Lubna Beseissoo believes that the responsible politicians in Gaza and the aid organizations operating there so far have done what they can to inform Corona and how to limit the spread of the infection. Everyone who feels the slightest symptoms of a cold or flu has been urged to stay home, and there is a ”hotline” to call and ask questions about the virus. Those who have jobs and can manage it from home are encouraged to do so. Restaurants and bars are closing this weekend. It is also a stop for weddings with lots of people.

– When I was out yesterday, I met many wedding couples with their guests cheering and ancing along in the streets . It was the last opportunity to celebrate a wedding that way. Many who planned a wedding this spring or summer quickly chose to change their time and celebrate it now instead!
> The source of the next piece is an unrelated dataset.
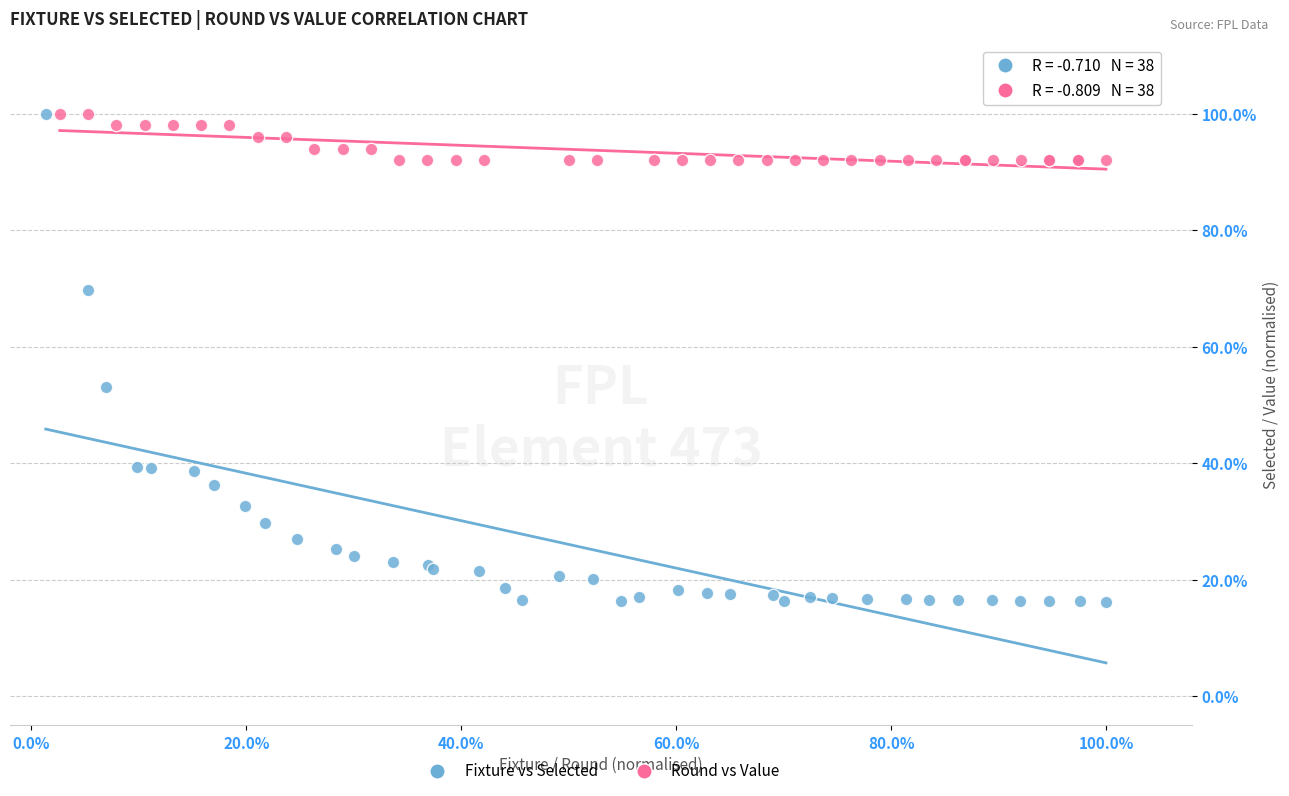

What are all the series names shown in the legend?

Fixture vs Selected, Round vs Value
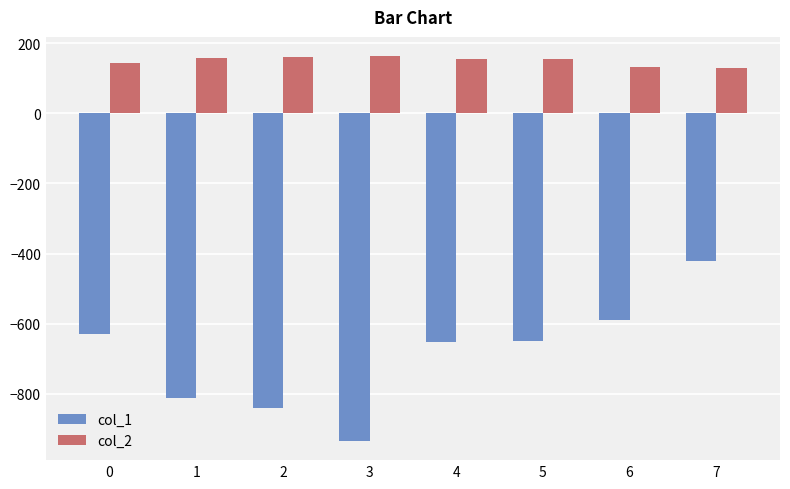

What is the spread (max minus min) of values at 2?

999.0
The Israeli land- air- and sea blockade against Gaza began in 2007, after Hamas won a democratic election in 2006 and took control of the Gaza strip. Israel decides on all imports of goods into Gaza and controls the electricity and water supply. The result has been a constant shortage of medicines, electronics, medical equipment, electricity and clean water, among others. Right now, the electrical system works 16 hours a day, Lubna Beseisso says. Eight hours at night you are completely without the possibility to light the lamp or use the electric stove. Pure water is a constant shortage, the tap water tastes salty of the Mediterranean sea water that has penetrated into the old rusty piping system.

The economy is catastrpphic and about 85 percent of the population, or 1.6 million, is dependent on humanitarian aid from the UN agency UNWRA, the EU and various donor countries.

But Lubna Beseisson thinks that the Gazans in a way are better equipped than the people in the western world to meet a challenge like corona:

– You guys in the West probably didn’t think something so awful could happen to you. But we who live here in Gaza are used to the fact that life can change at any time, that our houses and schools can be bombed and people can die, we take nothing for granted.

What can happen now, when basically all donor countries themselves are affected by corona? Lubna Beseisso believes that they will continue to support Gaza and other recipient countries, even if they themselves are in an emergency.

– If you get control of the infection in your own country but leave it free here, you have not solved the problem. The epidemic must be solved globally, there is no other way! I know we have already received help from, among others, Kuwait and Qatar with money and equipment.

– We here in Gaza have felt abandoned by the world since Israel began its blockade 14 years ago. But I hope that humanity and solidarity also include us in this difficult situation. I actually think so!

A few hours after our call, I receive a short message from Lubna.

– Just learned that two corona cases have been detected here in Gaza.